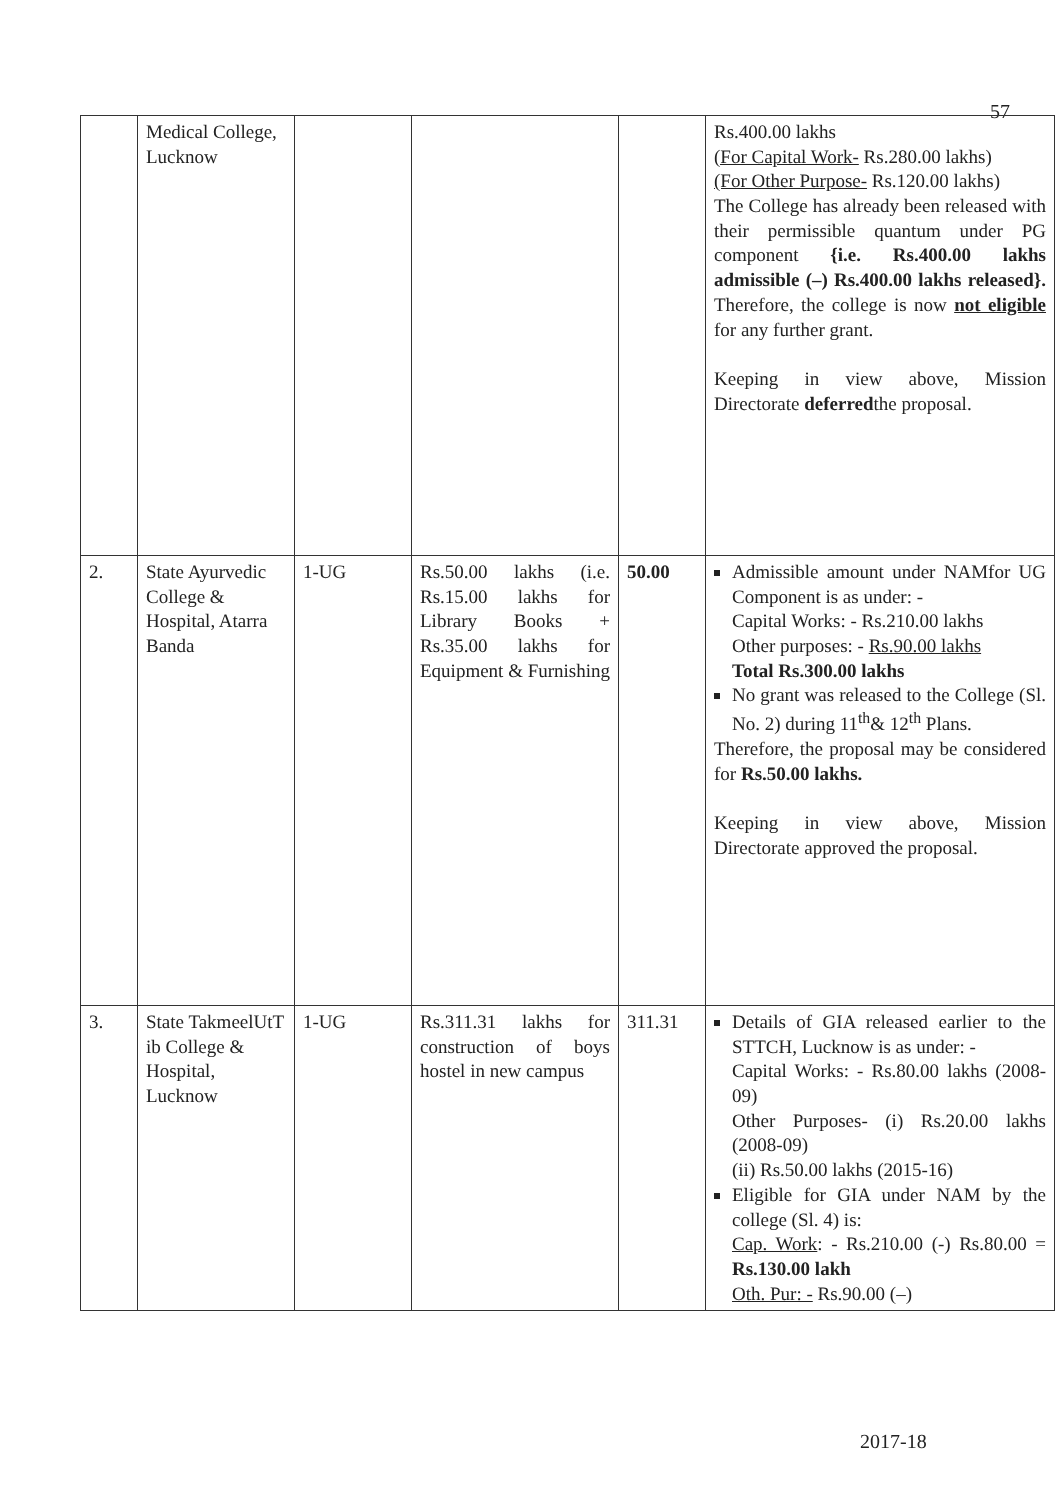57
| | Medical College, Lucknow | | | | Rs.400.00 lakhs (For Capital Work- Rs.280.00 lakhs) (For Other Purpose- Rs.120.00 lakhs) The College has already been released with their permissible quantum under PG component {i.e. Rs.400.00 lakhs admissible (–) Rs.400.00 lakhs released}. Therefore, the college is now not eligible for any further grant. Keeping in view above, Mission Directorate deferred the proposal. |
| 2. | State Ayurvedic College & Hospital, Atarra Banda | 1-UG | Rs.50.00 lakhs (i.e. Rs.15.00 lakhs for Library Books + Rs.35.00 lakhs for Equipment & Furnishing | 50.00 | Admissible amount under NAMfor UG Component is as under: - Capital Works: - Rs.210.00 lakhs Other purposes: - Rs.90.00 lakhs Total Rs.300.00 lakhs No grant was released to the College (Sl. No. 2) during 11<sup>th</sup>& 12<sup>th</sup> Plans. Therefore, the proposal may be considered for Rs.50.00 lakhs. Keeping in view above, Mission Directorate approved the proposal. |
| 3. | State TakmeelUtT ib College & Hospital, Lucknow | 1-UG | Rs.311.31 lakhs for construction of boys hostel in new campus | 311.31 | Details of GIA released earlier to the STTCH, Lucknow is as under: - Capital Works: - Rs.80.00 lakhs (2008-09) Other Purposes- (i) Rs.20.00 lakhs (2008-09) (ii) Rs.50.00 lakhs (2015-16) Eligible for GIA under NAM by the college (Sl. 4) is: Cap. Work : - Rs.210.00 (-) Rs.80.00 = Rs.130.00 lakh Oth. Pur: - Rs.90.00 (–) |
2017-18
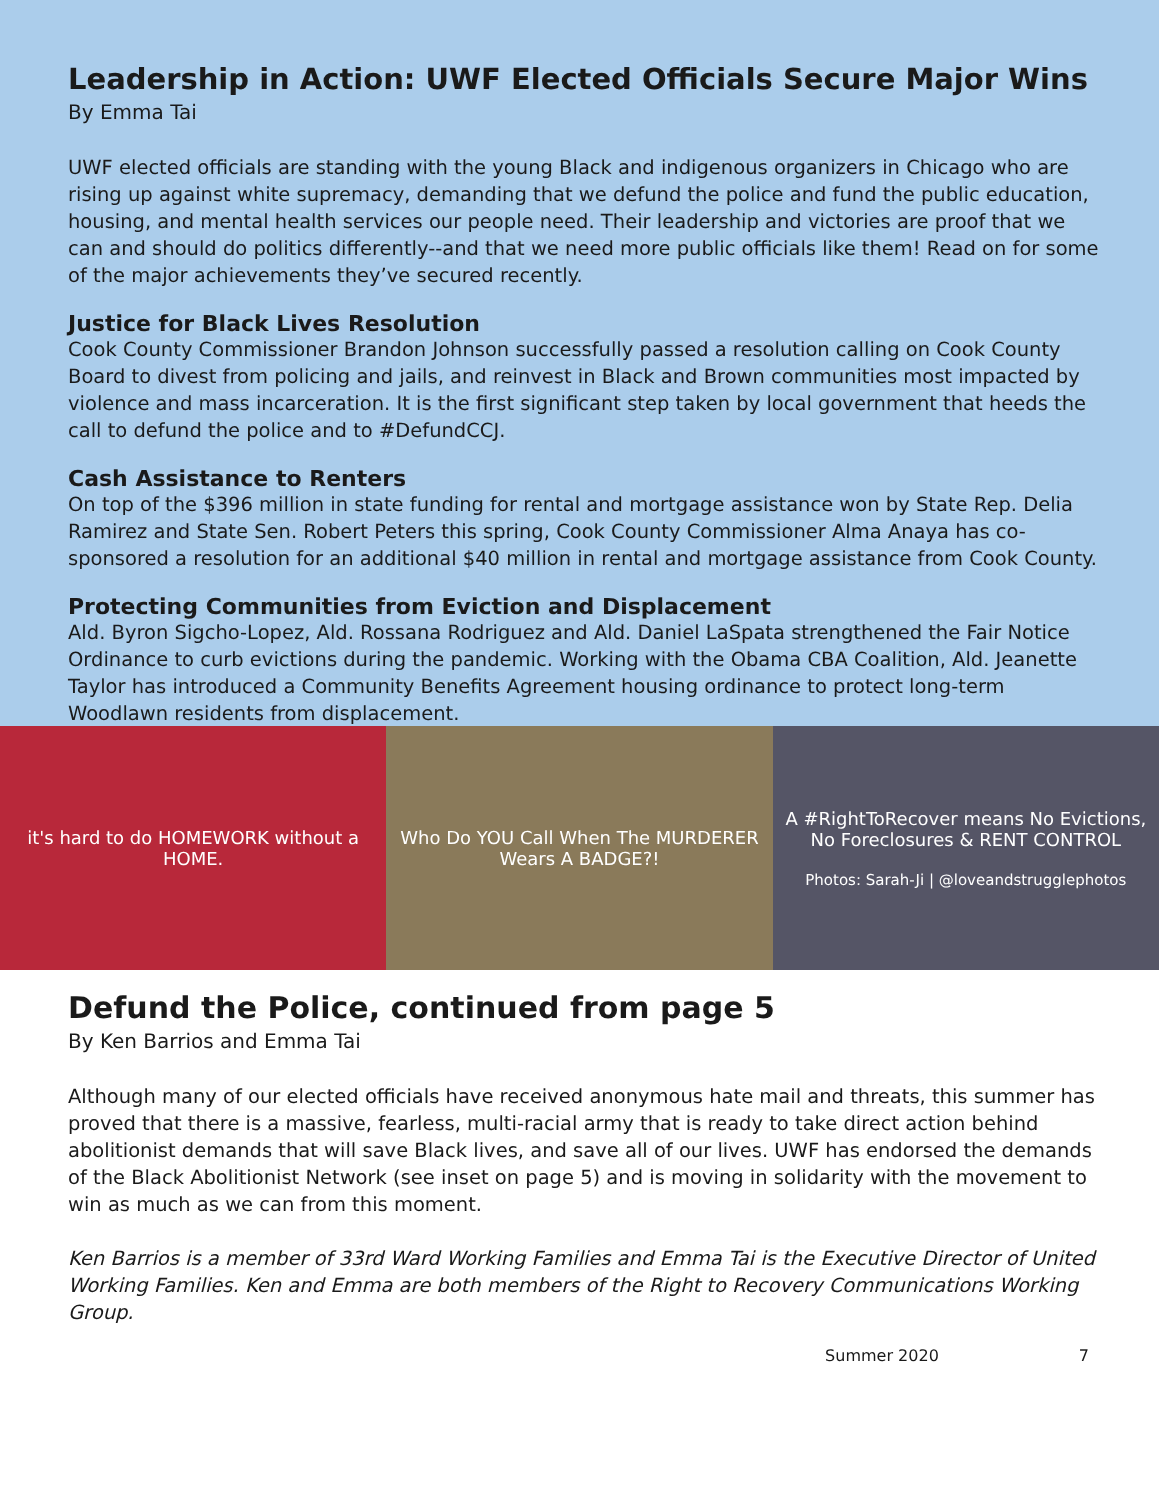Leadership in Action: UWF Elected Officials Secure Major Wins
By Emma Tai
UWF elected officials are standing with the young Black and indigenous organizers in Chicago who are rising up against white supremacy, demanding that we defund the police and fund the public education, housing, and mental health services our people need. Their leadership and victories are proof that we can and should do politics differently--and that we need more public officials like them! Read on for some of the major achievements they’ve secured recently.
Justice for Black Lives Resolution
Cook County Commissioner Brandon Johnson successfully passed a resolution calling on Cook County Board to divest from policing and jails, and reinvest in Black and Brown communities most impacted by violence and mass incarceration. It is the first significant step taken by local government that heeds the call to defund the police and to #DefundCCJ.
Cash Assistance to Renters
On top of the $396 million in state funding for rental and mortgage assistance won by State Rep. Delia Ramirez and State Sen. Robert Peters this spring, Cook County Commissioner Alma Anaya has co-sponsored a resolution for an additional $40 million in rental and mortgage assistance from Cook County.
Protecting Communities from Eviction and Displacement
Ald. Byron Sigcho-Lopez, Ald. Rossana Rodriguez and Ald. Daniel LaSpata strengthened the Fair Notice Ordinance to curb evictions during the pandemic. Working with the Obama CBA Coalition, Ald. Jeanette Taylor has introduced a Community Benefits Agreement housing ordinance to protect long-term Woodlawn residents from displacement.
it's hard to do HOMEWORK without a HOME.
Who Do YOU Call When The MURDERER Wears A BADGE?!
A #RightToRecover means No Evictions, No Foreclosures & RENT CONTROL
Photos: Sarah-Ji | @loveandstrugglephotos
Defund the Police, continued from page 5
By Ken Barrios and Emma Tai
Although many of our elected officials have received anonymous hate mail and threats, this summer has proved that there is a massive, fearless, multi-racial army that is ready to take direct action behind abolitionist demands that will save Black lives, and save all of our lives. UWF has endorsed the demands of the Black Abolitionist Network (see inset on page 5) and is moving in solidarity with the movement to win as much as we can from this moment.
Ken Barrios is a member of 33rd Ward Working Families and Emma Tai is the Executive Director of United Working Families. Ken and Emma are both members of the Right to Recovery Communications Working Group.
Summer 2020 7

--------------------------------------------------

What is required — What lines above hold the word "Barrios"? List them all.

Exercise answer —
By Ken Barrios and Emma Tai
Ken Barrios is a member of 33rd Ward Working Families and Emma Tai is the Executive Director of United Working Families. Ken and Emma are both members of the Right to Recovery Communications Working Group.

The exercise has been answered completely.